◆ Consigne A: D'après la tribune sur les sous-marins australiens, quel pays la défense américaine considère-t-elle désormais comme le danger essentiel ?
◆ Consigne B: Reprenez la tribune sur les sous-marins australiens à partir de l'endroit où elle s'arrête.
== Extrait choisi ==
Par Didier Lombard, ex PDG de France Telecom

Tribune. Quels enseignements tirer de nos récentes aventures sur le contrat des sous-marins australiens

Premier précepte universel et permanent : les chefs d’Etats agissent en fonction des intérêts supposés de leurs pays sans s’embarrasser avec les traités, les contrats et autres contraintes si aucune rétorsion crédible n’est possible.

Deuxième constat : à cette occasion, on assiste à une mutation profonde du positionnement international des Etats Unis. Depuis la fin de la deuxième guerre mondiale, on était en posture de guerre froide ; l’adversaire à surveiller était l’URSS puis la Russie et ses satellites avec des Etats européens qui servaient de tampon dans cet espace ; les uns bénévolants acceptaient le présence de base américaine sur leur sol, les autres moins accommodants aspiraient à une certaine indépendance de décision. Le nouveau président américain a changé radicalement d’axe pour sa politique de défense ; la Chine est désormais considérée comme le danger essentiel. La zone Asie Pacifique est maintenant au centre des préoccupations de la défense américaine. Le président Biden a apparemment eu peu de difficultés pour persuader le premier ministre australien de changer de position sur sa propre défense, pas mécontent de déchirer le contrat signé sous les caméras par son prédécesseur.

Il reste cependant quelques questions essentielles à éclaircir :

– Quelle sera la place de l’Europe et de la Russie dans le futur univers américain ?
===
== Données d'entrée ==
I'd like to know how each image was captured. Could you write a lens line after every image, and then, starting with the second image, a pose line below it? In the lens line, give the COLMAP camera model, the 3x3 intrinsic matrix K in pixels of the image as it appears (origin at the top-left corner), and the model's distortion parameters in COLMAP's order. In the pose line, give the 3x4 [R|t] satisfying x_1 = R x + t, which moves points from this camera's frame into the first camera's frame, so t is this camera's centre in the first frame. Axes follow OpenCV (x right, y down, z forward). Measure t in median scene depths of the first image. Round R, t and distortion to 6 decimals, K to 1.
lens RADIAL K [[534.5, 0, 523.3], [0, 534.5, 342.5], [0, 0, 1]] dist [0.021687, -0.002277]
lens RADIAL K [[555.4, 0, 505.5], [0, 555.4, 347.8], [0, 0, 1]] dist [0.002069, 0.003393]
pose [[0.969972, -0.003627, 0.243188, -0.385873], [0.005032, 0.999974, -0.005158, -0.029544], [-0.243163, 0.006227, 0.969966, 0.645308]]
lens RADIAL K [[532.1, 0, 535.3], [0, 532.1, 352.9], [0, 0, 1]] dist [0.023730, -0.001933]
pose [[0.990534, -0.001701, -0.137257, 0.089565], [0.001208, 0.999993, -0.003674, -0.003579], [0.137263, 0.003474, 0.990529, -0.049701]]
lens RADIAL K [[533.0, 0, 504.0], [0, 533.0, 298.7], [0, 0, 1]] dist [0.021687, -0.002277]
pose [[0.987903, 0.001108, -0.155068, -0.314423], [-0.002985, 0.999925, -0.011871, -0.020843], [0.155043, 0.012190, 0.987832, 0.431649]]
===
◆ Zone de réponse A: La Chine.

◆ Zone de réponse B:
– Dans la zone Pacifique, quelle indépendance gardera l’Australie dans la définition de sa défense. Bien sûr, on n’évoquera pas le rôle oublié de la France qui a la responsabilité de nombreux territoires dans la zone.

– Quel sera le rôle du Royaume Uni qui a été rattaché à cet accord ce qui s’intègre bien dans le paysage post Brexit rêvé par le premier ministre britannique.

En résumé le Président Biden nous a fait sa première crise d’America first ; il ne manquait que les tweets

Premier sujet à suivre attentivement : les conséquences de  l’évolution des positions américaines en matière de défense ; privilégier le risque chinois par rapport à l’ancienne guerre froide pourrait amener certains pays européens à se montrer plus ouverts aux positions du Président français en matière de défense européenne.

Ce sera probablement long mais la soudaineté des annonces américaines et la période de présidence française de l’Union Européenne pourraient accélérer les choses. Ceci pourrait être une conséquence structurellement positive du camouflet australien.